Advanced Index Compression LOW computes the prefix column count for compressed indexes. Rather than using a static prefix count for all index leaf blocks, it aims to compute an optimal prefix count for every index leaf block. The correct and most optimal numbers of prefix columns are calculated automatically on a block-by-block basis and thus produce the best compression ratio possible. It is possible to have different index leaf blocks compressed with different prefix column counts or not be compressed at all if there are no repeating prefixes.
So, what is new with Advanced Index Compression LOW with Oracle Database 23c?
Advanced Index Compression LOW for Index-Organized Tables (IOTs)
An index-organized table is a table stored in a variation of a B-tree index structure. In contrast, a heap-organized table inserts rows where they fit.
In an index-organized table, rows are stored in an index defined on the primary key for the table. Each index entry in the B-tree also stores the non-key column values. Thus, the index is the data, and the data is the index. Applications manipulate index-organized tables just like heap-organized tables, using SQL statements.
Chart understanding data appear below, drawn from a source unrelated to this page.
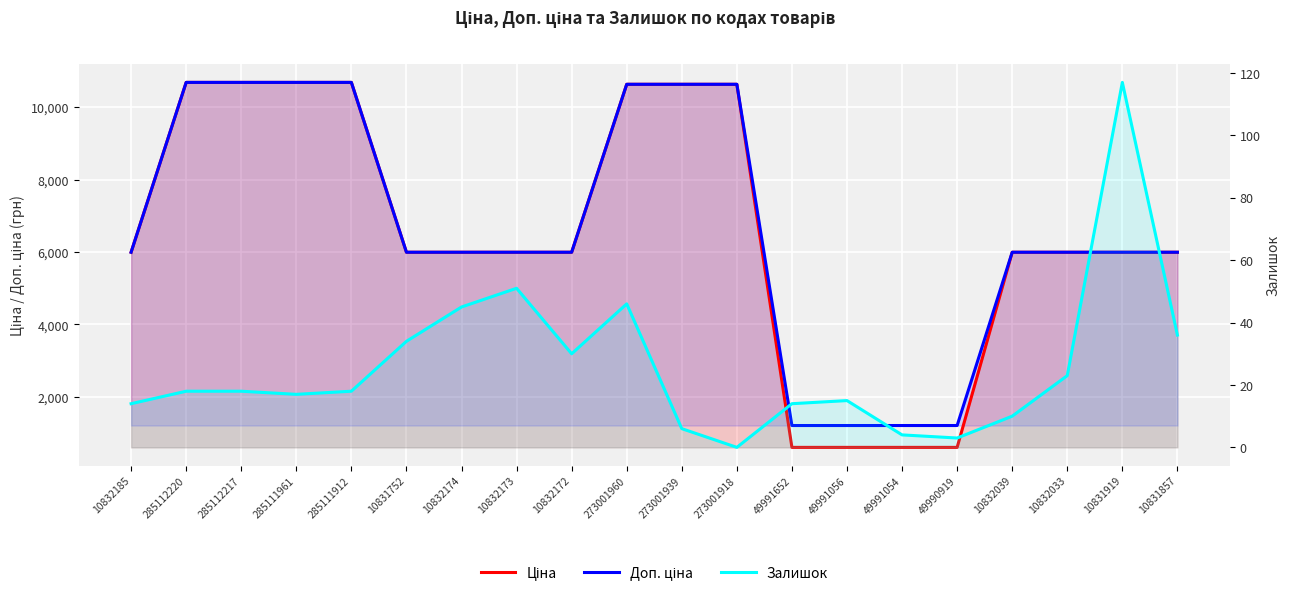

Is it true that Залишок equals 3.6 at 273001939?

False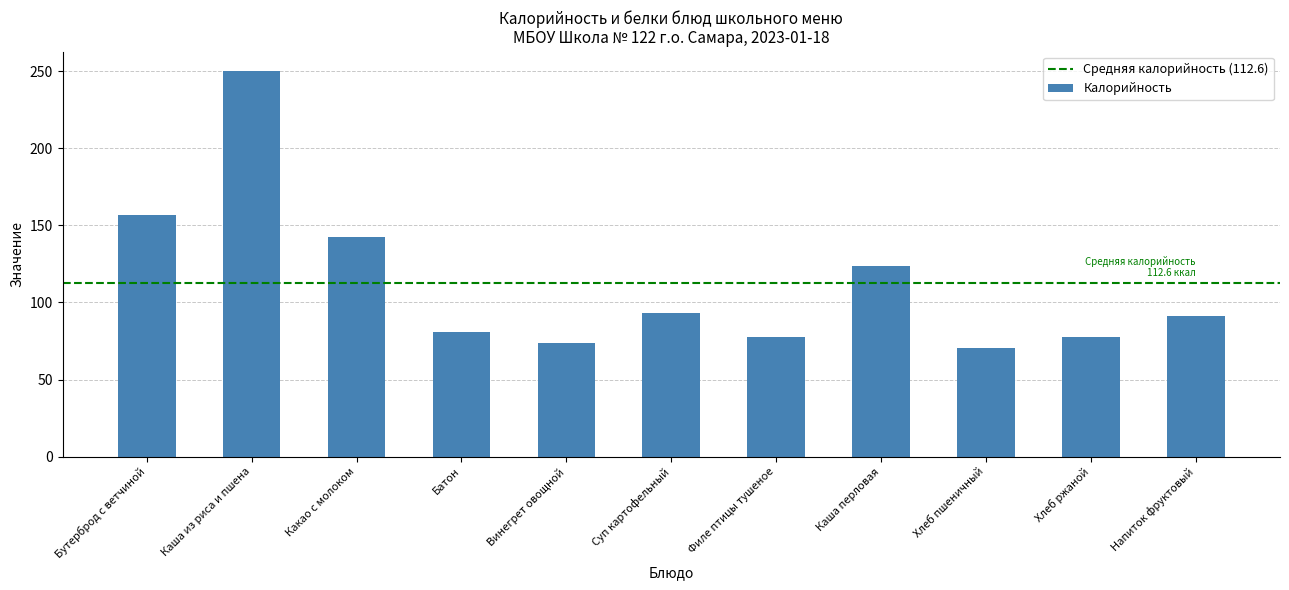

What is the greatest value displayed?

250.1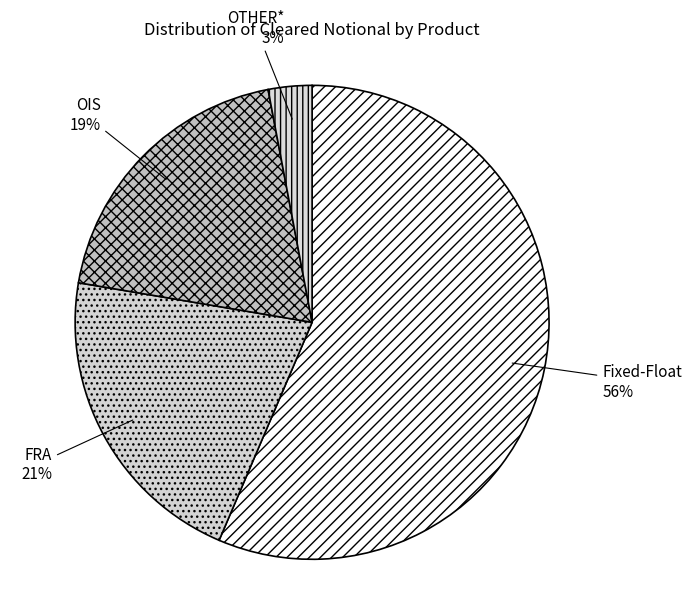

Rank the categories by value from highest to lowest.

Fixed-Float, FRA, OIS, OTHER*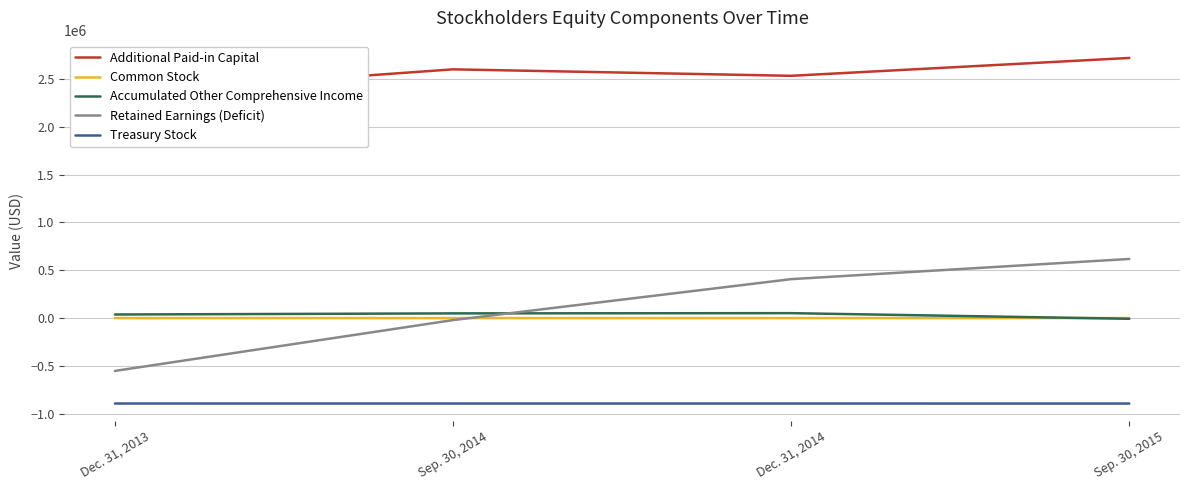

List the labels in order of Additional Paid-in Capital value, largest first.

Sep. 30, 2015, Sep. 30, 2014, Dec. 31, 2014, Dec. 31, 2013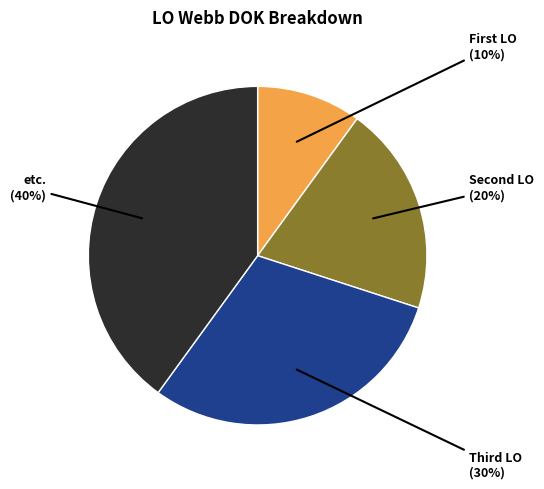

Does any single category account for the majority?

No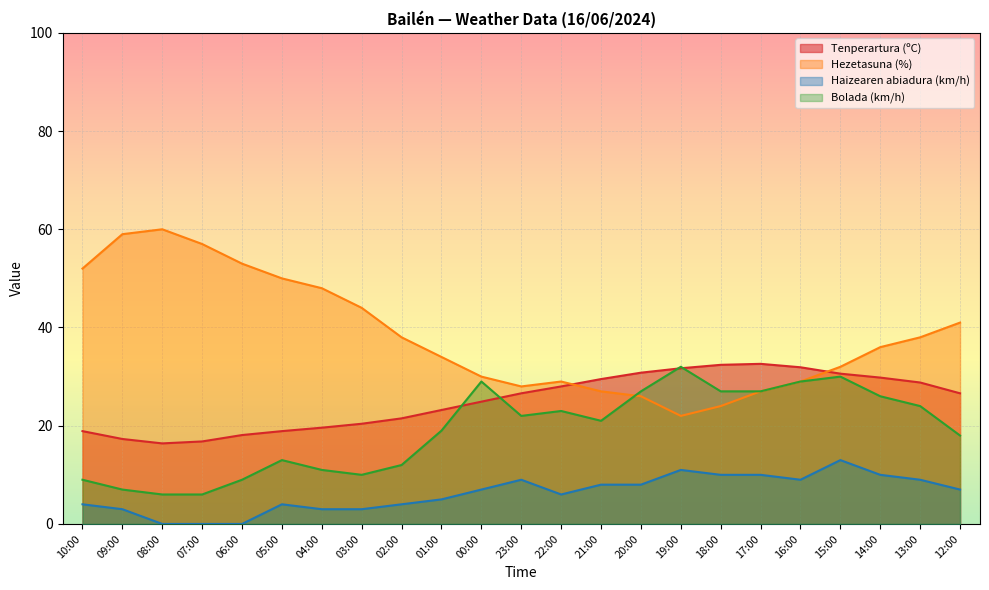

What is the maximum value for Haizearen abiadura (km/h)?

13.0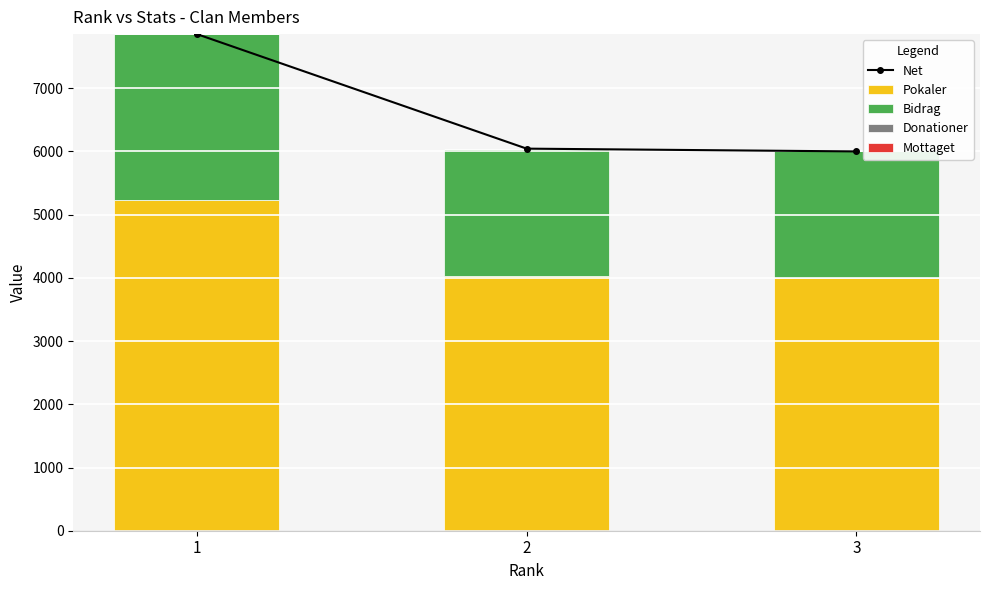

Reading right to left, extract all data points from this chart.

Net: 3=6001	2=6045	1=7857
Pokaler: 3=4001	2=4030	1=5238
Bidrag: 3=2000	2=2015	1=2619
Donationer: 3=0	2=0	1=0
Mottaget: 3=0	2=0	1=0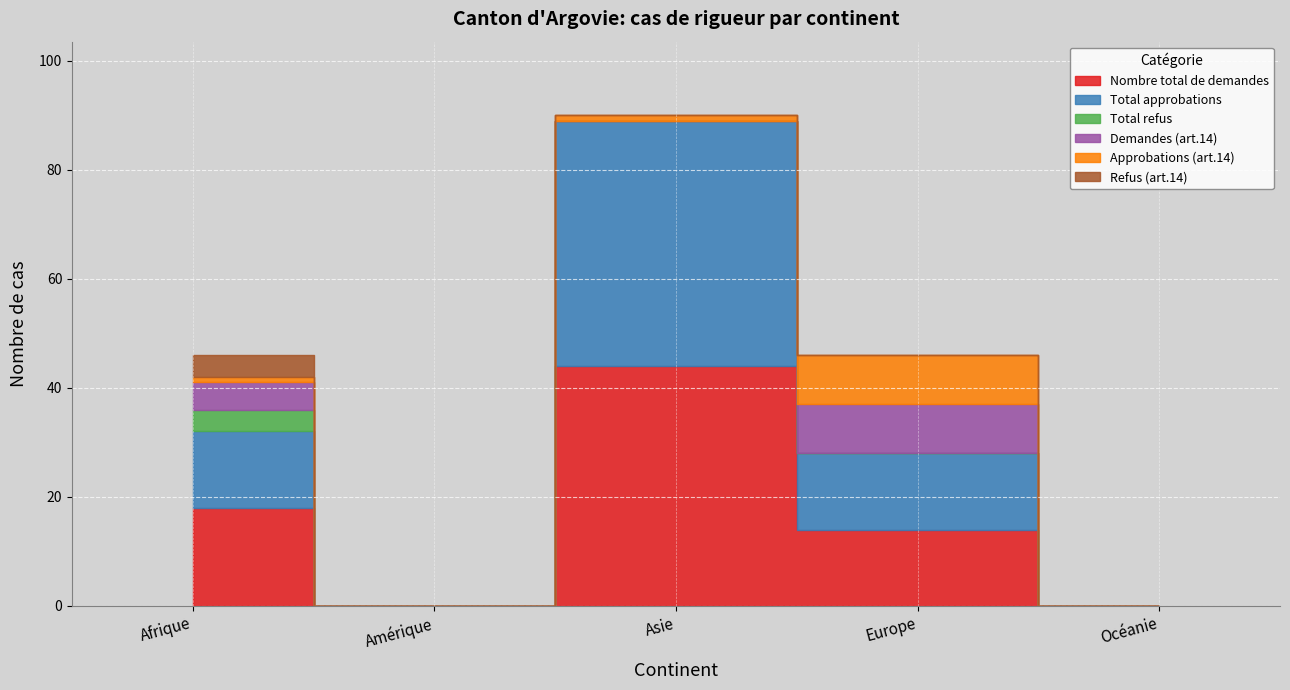

What is the difference between the Refus (art.14) values at Amérique and Afrique?

4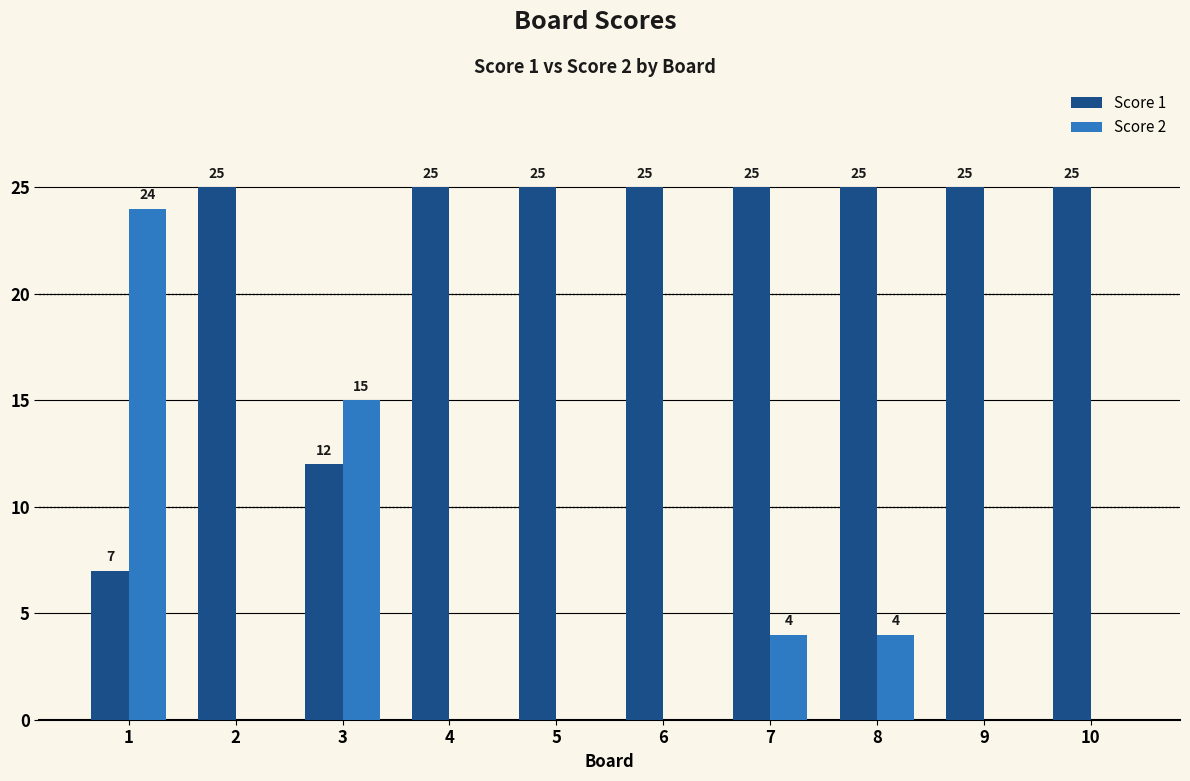

Which series changed the most between 7 and 10?

Score 2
IOTs are popular because they provide fast random access by primary key without duplicating primary key columns in two structures – a heap table and an index. Index-Organized Tables can now be compressed with Advanced Index Compression (LOW). Advanced Index Compression LOW can be enabled easily by specifying the COMPRESS option for indexes.
For example:
create table tiot (c1 number, c2 number, c3 number, c4 number, primary key (c1, c2)) organization index compress advanced low;
In earlier releases, IOTs only supported Oracle’s prefix key compression for index compression. Usage of prefix key compression required user analysis and had the possibility of negative compression (where the overhead of compression outweighed the compression benefits).
This new feature extends Advanced Index Compression (LOW) to IOTs, allowing users to enable compression for all IOTs without the possibility of negative compression and without any user analysis required.
So that does this mean for your organization?
Average IOT storage reduction can range from 2x to 5x. Using 2x as an example, this means that the amount of space consumed by uncompressed data will be two times larger than that of the compressed data. By reducing their IOT storage requirements, IT managers can reduce, and sometimes eliminate their need to purchase new storage.
The cost of decompressing a block compressed with Advanced Index Compression LOW is compensated by the fact that in most scenarios, the database would be scanning a smaller number of blocks. So, in general, IOT compression typically won’t compromise query performance (no significant degradation).
Use the Free Compression Advisor to see how well your indexes will compress
The “DBMS_COMPRESSION” PL/SQL package (commonly called compression advisor) is included with Oracle Database Enterprise Edition and gathers compression-related information within a database environment.
The output of running compression advisor is an estimation of the compression ratio for the specific table or partition that was the target of compression advisor. Compression advisor provides organizations with the storage reduction information needed to make compression-related usage decisions.